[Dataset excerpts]

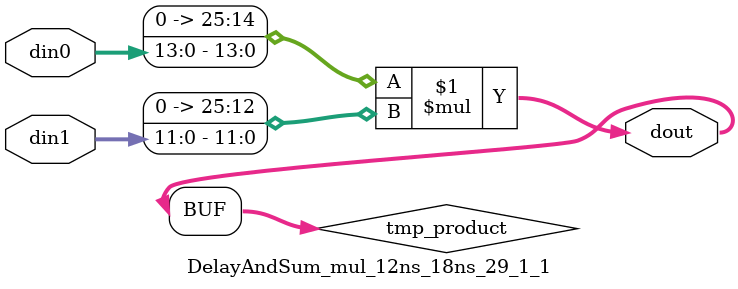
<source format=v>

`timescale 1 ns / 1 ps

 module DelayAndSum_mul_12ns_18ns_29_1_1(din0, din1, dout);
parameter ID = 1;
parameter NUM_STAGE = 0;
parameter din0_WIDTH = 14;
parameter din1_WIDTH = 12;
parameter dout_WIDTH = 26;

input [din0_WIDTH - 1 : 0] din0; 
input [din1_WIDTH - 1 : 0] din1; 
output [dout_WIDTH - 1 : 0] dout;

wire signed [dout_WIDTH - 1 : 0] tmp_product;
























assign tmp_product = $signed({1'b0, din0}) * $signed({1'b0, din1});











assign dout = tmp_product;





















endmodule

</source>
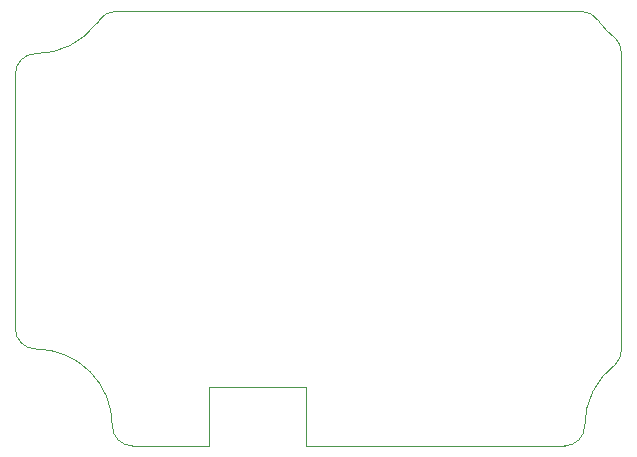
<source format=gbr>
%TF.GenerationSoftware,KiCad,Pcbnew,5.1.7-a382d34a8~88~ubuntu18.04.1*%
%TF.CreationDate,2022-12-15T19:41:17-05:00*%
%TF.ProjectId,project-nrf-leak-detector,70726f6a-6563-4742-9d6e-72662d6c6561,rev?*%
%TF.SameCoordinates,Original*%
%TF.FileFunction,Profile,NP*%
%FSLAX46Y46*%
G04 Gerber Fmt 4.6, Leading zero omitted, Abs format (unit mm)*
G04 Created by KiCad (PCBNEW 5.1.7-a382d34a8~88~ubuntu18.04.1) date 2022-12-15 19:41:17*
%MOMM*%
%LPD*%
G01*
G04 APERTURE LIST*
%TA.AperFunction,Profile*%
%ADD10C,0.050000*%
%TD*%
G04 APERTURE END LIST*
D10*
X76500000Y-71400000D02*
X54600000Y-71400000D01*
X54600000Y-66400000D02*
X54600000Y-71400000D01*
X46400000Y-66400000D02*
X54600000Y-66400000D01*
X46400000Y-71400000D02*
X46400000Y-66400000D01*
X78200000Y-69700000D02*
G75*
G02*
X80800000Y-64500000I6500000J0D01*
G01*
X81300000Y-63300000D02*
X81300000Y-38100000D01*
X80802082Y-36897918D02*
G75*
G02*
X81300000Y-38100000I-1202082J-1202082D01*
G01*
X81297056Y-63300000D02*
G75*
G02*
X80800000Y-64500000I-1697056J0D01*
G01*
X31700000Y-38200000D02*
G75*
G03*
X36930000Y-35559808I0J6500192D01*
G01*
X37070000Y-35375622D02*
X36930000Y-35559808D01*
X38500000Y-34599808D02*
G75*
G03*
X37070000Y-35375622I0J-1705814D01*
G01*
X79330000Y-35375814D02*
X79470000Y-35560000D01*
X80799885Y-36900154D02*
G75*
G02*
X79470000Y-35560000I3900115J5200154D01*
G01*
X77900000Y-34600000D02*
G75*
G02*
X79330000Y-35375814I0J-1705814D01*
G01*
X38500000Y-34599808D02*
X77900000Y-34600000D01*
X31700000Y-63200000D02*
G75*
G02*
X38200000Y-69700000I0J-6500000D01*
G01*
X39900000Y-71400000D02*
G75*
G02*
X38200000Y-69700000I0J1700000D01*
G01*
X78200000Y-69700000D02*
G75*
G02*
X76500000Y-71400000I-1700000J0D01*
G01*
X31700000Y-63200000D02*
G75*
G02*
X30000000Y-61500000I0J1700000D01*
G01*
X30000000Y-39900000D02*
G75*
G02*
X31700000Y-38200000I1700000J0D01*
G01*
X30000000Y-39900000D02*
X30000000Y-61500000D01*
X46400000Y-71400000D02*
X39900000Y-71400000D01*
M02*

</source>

* _TASK PROMPT_:
You are asked to reproduce word for word the line containing "X36930000Y-35559808D01*" and every subsequent line through the end of the entries.

* _RESPONSE BOX_:
X36930000Y-35559808D01*
X38500000Y-34599808D02*
G75*
G03*
X37070000Y-35375622I0J-1705814D01*
G01*
X79330000Y-35375814D02*
X79470000Y-35560000D01*
X80799885Y-36900154D02*
G75*
G02*
X79470000Y-35560000I3900115J5200154D01*
G01*
X77900000Y-34600000D02*
G75*
G02*
X79330000Y-35375814I0J-1705814D01*
G01*
X38500000Y-34599808D02*
X77900000Y-34600000D01*
X31700000Y-63200000D02*
G75*
G02*
X38200000Y-69700000I0J-6500000D01*
G01*
X39900000Y-71400000D02*
G75*
G02*
X38200000Y-69700000I0J1700000D01*
G01*
X78200000Y-69700000D02*
G75*
G02*
X76500000Y-71400000I-1700000J0D01*
G01*
X31700000Y-63200000D02*
G75*
G02*
X30000000Y-61500000I0J1700000D01*
G01*
X30000000Y-39900000D02*
G75*
G02*
X31700000Y-38200000I1700000J0D01*
G01*
X30000000Y-39900000D02*
X30000000Y-61500000D01*
X46400000Y-71400000D02*
X39900000Y-71400000D01*
M02*

</source>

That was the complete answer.